Catherine Deneuve em princípio de carreira – já tinha trabalhado com Roger Vadim antes de Demy – é a terna Geneviève que está noiva de Guy (Nino Castelnuovo), mas este, de repente, é convocado para a guerra da Argélia. Esperando o noivo voltar, ela se vê obrigada a confessar à mãe (Anne Vernon) que está grávida de Guy. O tempo passa. A mãe, desesperada, obriga a filha a se casar com um pretendente, Roland Cassard (Marc Michel), rico proprietário de uma loja de jóias. Ela, conformada, aceita. O tempo passa. Guy volta da guerra, ferido, procura Geneviève mas não a encontra. Sua tia Elisa está morta e, para não ficar sozinho, busca consolo em Madeleine (Ellen Farmer), uma mulher que cuidava de Elisa quando doente e que sempre o amou em silêncio.O tempo passa. Guy, já casado com Madeleine, abre um posto de gasolina na periferia de Cherbourg. Numa noite de Natal, Geneviève aparece, rica e charmosa, num reluzente carro de luxo, para colocar gasolina. Guy a vê e ambos tentam um diálogo mas nada mais têm a dizer.

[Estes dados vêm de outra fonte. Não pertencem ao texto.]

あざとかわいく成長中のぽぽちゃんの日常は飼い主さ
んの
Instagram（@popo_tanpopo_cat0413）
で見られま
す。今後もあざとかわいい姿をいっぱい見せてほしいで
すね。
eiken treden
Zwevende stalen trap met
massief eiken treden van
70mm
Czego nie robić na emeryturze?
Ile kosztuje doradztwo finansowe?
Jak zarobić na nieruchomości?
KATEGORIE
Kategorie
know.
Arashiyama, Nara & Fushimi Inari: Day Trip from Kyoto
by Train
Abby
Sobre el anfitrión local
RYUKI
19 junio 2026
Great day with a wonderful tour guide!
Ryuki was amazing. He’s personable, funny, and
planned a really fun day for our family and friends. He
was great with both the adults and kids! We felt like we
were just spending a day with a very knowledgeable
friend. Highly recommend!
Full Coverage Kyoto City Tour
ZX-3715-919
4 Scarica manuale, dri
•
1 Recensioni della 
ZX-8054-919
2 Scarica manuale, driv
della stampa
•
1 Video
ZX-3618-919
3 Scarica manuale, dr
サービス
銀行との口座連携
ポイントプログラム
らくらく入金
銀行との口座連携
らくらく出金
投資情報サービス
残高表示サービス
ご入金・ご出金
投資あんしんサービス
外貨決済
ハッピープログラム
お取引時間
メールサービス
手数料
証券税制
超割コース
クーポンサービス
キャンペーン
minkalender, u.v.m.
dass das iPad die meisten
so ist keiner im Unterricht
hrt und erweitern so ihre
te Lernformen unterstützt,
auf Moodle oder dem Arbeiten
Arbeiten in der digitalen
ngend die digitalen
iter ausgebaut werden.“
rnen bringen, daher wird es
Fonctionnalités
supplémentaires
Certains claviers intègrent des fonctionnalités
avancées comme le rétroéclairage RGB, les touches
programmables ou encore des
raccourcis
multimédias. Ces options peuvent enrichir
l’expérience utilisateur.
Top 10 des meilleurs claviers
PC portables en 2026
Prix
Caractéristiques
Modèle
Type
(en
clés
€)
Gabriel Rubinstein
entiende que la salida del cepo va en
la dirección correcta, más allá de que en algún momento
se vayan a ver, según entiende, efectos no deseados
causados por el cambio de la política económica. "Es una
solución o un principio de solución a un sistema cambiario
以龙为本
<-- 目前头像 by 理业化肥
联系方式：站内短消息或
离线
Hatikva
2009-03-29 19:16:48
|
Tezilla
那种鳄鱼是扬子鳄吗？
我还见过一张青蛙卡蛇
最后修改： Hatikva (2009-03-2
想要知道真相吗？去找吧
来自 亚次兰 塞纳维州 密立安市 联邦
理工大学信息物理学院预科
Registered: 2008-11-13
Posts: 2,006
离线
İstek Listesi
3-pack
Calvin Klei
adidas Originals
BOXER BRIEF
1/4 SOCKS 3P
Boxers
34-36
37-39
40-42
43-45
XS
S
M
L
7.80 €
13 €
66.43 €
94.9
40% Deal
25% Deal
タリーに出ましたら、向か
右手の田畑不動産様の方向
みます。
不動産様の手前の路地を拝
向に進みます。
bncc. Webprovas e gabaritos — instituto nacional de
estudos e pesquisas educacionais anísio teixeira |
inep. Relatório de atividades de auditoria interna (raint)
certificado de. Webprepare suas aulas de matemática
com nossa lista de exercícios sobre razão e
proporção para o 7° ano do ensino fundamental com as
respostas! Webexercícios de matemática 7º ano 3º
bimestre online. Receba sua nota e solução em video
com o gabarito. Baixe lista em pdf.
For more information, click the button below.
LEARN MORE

Obra-prima, que reflete sobre a memória, a recordação, a nostalgia e a fugacidade do amor, Les Parapluies de Cherbourg, Palma de Ouro no Festival de Cannes em 1964, derrotando, inclusive, Deus e o Diabo na Terra do Sol, de Glauber Rocha, tem uma fábula que, à primeira vista e se exposta pela narrativa oral, pode parecer uma história destinada às revistas sentimentais. Jacques Demy, no entanto, com sua varinha mágica, com sua mise-en-scène original, transforma-a numa espécie de conto poético musicado que é experiência que transcende o musical cinematográfico clássico americano. Os personagens, como numa ópera – mas o filme não é uma ópera, dizem suas falas cantando ao ritmo dos arranjos belíssimos de Michel Legrand. Pode-se, no caso de Os Guarda-Chuvas do Amor, falar em co-autoria entre Demy e Legrand, tal a conjunção perfeita entre musicalidade e ação dramática. Daí se dizer que Les Parapluies de Cherbourg é uma película que se estabelece como mise-en-musique. Assim como em outra obra excepcional – e pouco vista e apreciada – que é Duas Garotas Românticas (Les Demoiselles de Rochefort, 1966), com Catherine Deneuve e Françoise Dorleac – sua irmã que seria vítima, logo após a conclusão do filme, de trágico acidente.O que torna Os Guarda-Chuvas do Amor uma obra de rara transcendência se encontra numa conjunção de fatores.Em primeiro lugar, a concepção da mise-en-scène de Demy, mas outros elementos ajudam a potencializar o encanto desse filme inesquecível: a deslumbrante fotografia de um artista que é Jean Rabier, que usa, aqui, a iluminação em função do tecido dramatúrgico; a cenografia de Bernard Evein, que utiliza fundos de papel pintado que estabelecem sutis acordes com os estados de ânimo dos personagens; e, claro, os diálogos todos cantados segundo as melodias do maestro Michel Legrand.